Markets are indeed “discovery procedures.” Actors are driven by competition to learn and experiment with new ways to satisfy consumer demands. Profit and loss are indicators of whether they are successful, and thus whether the innovation will persist. Hence, economic discovery leads to the growth of market institutions that codify the results of market discovery.
DBx: Yes. And therefore designs to enrich the populace through policies such as industrial policy are not only inherently inconsistent with market economies, they necessarily eliminate genuine innovation.
Of course, industrial-policy bureaucrats can dream up new ideas that these bureaucrats then impose on their economic schemes. But no new ideas other than those that are dreamed up by, or pre-approved by, industrial-policy bureaucrats can be allowed if industrial policy is seriously to be pursued. The reason is that any new idea must be fitted into the industrial-policy scheme; if it is not so fitted yet allowed to be implemented, it will likely undermine that scheme. Actions taken in the trail of the introduction of this new idea, if these are not pre-approved of by the industrial-policy bureaucrats, cannot help but unravel great swathes of the industrial policy.

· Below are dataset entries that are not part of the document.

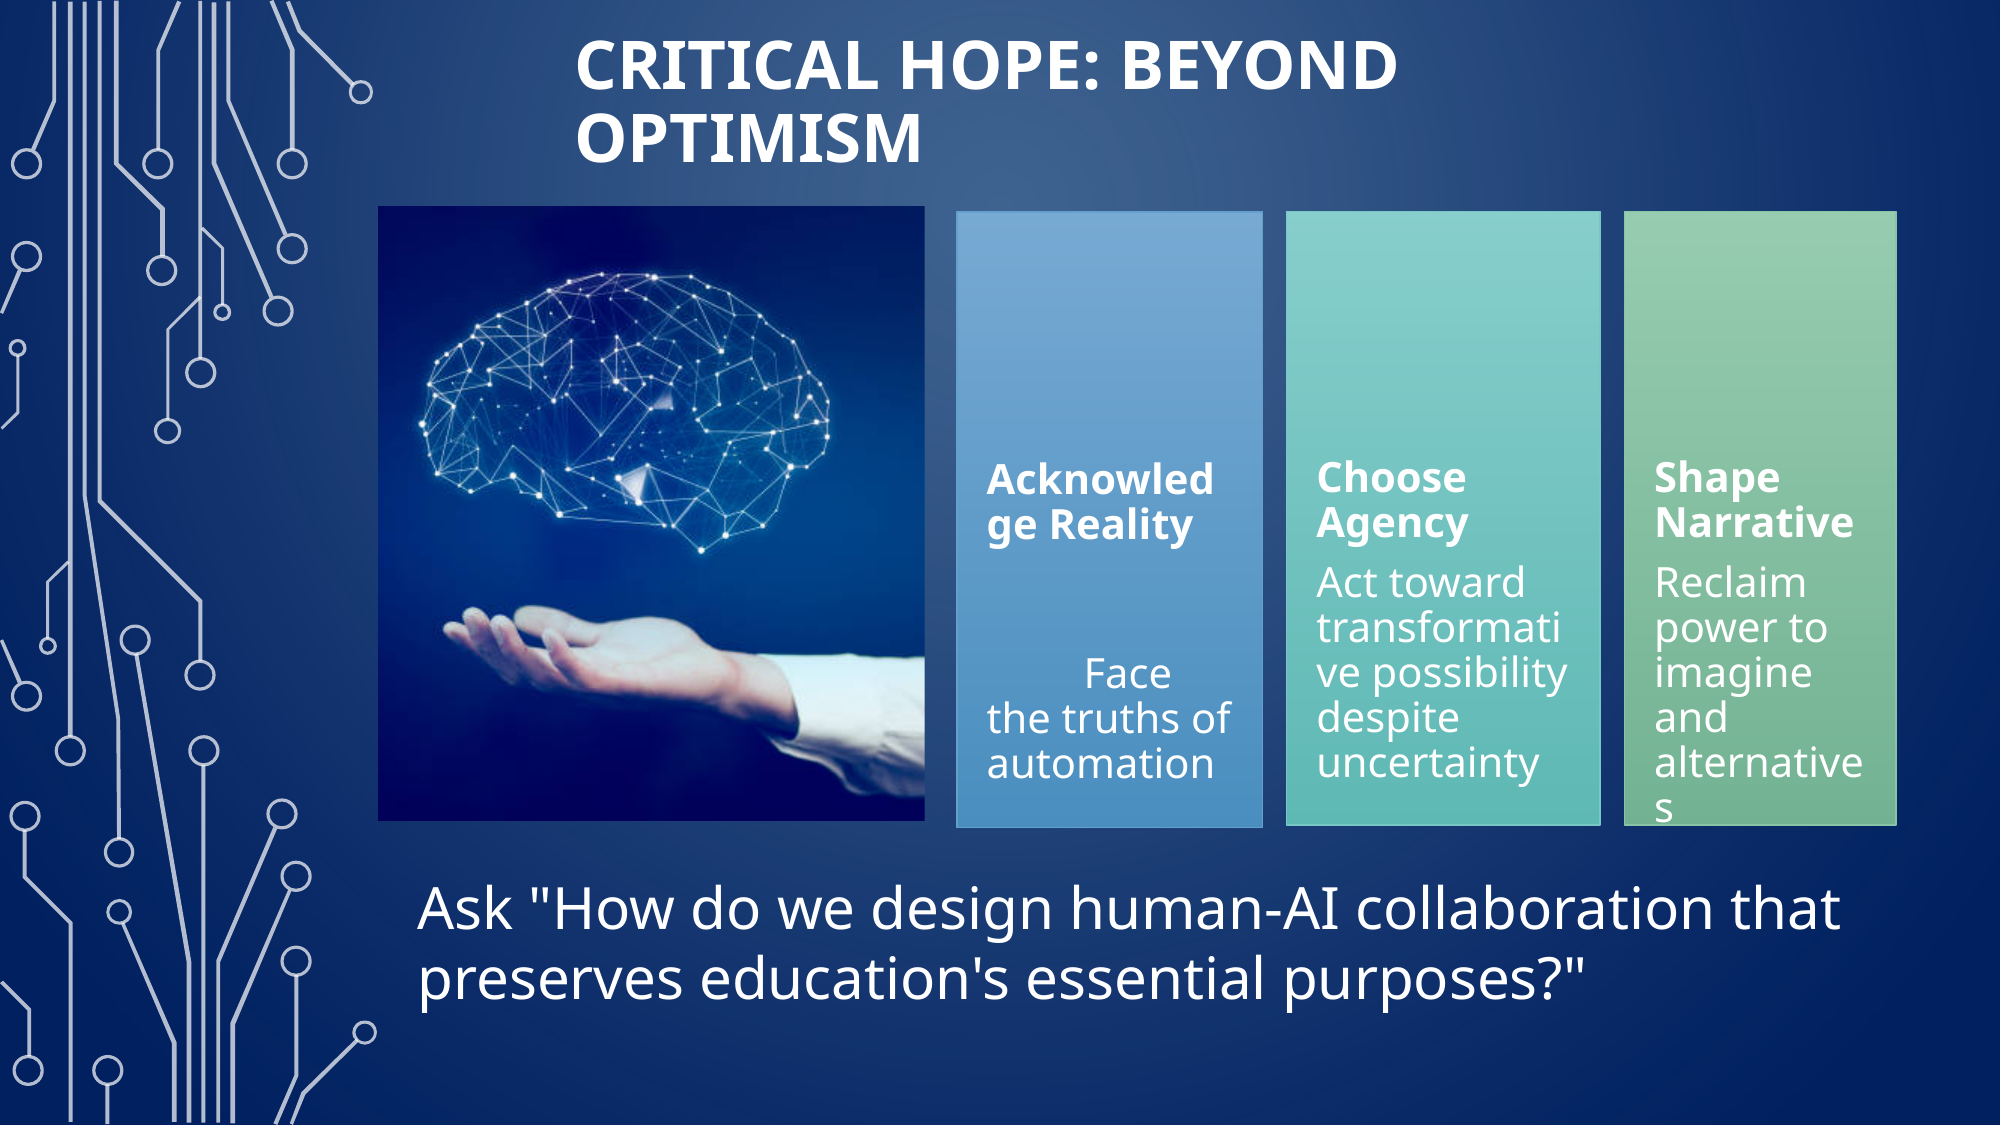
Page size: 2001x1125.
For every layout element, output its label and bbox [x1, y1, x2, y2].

text_box [0, 0, 379, 1125]
picture [379, 206, 925, 821]
text_box [379, 0, 2000, 1125]
list [956, 271, 1926, 768]
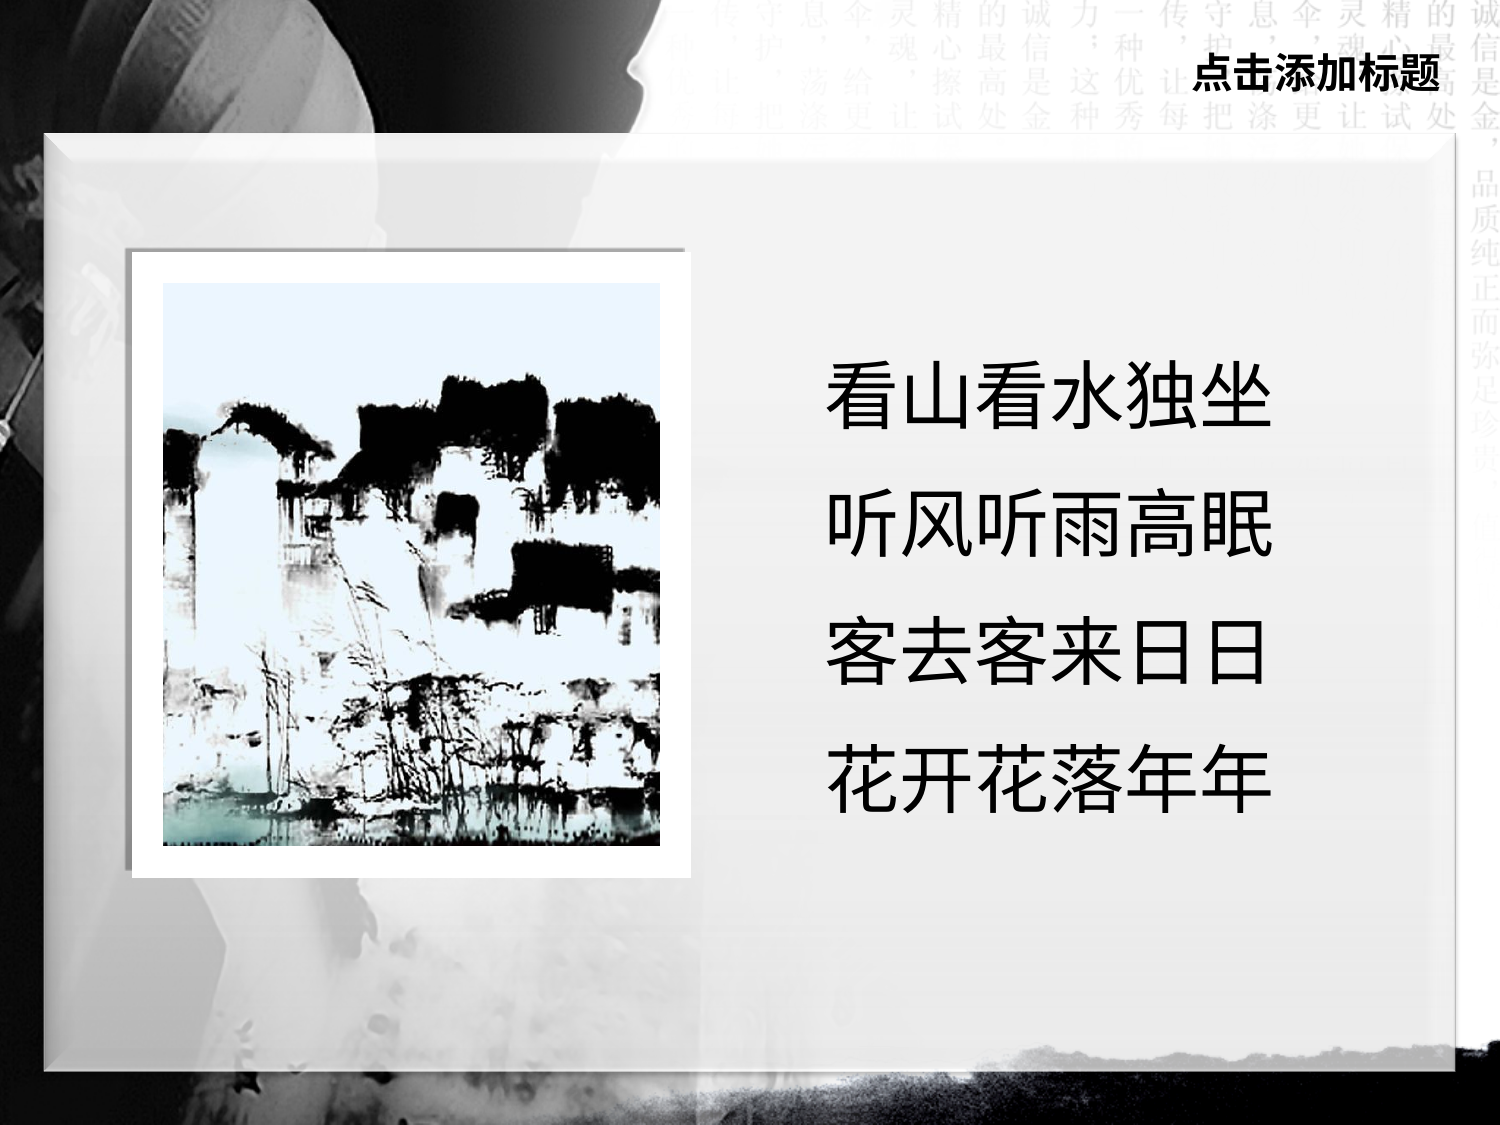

Because always in their details, and usually even in the large, genuine creativity, discovery, innovation, and change are inherently unpredictable – and because predicting in sufficient detail the full consequences of the introduction into economic processes of any new idea is far beyond the ability of the human mind – industrial policy that reliably promotes sustained economic growth for the masses is impossible. Successful industrial policy is more than unlikely. More than implausible. More than improbable. It’s impossible.
Keep this reality in mind when you next encounter a plea for using industrial policy to raise the living standards of ordinary people.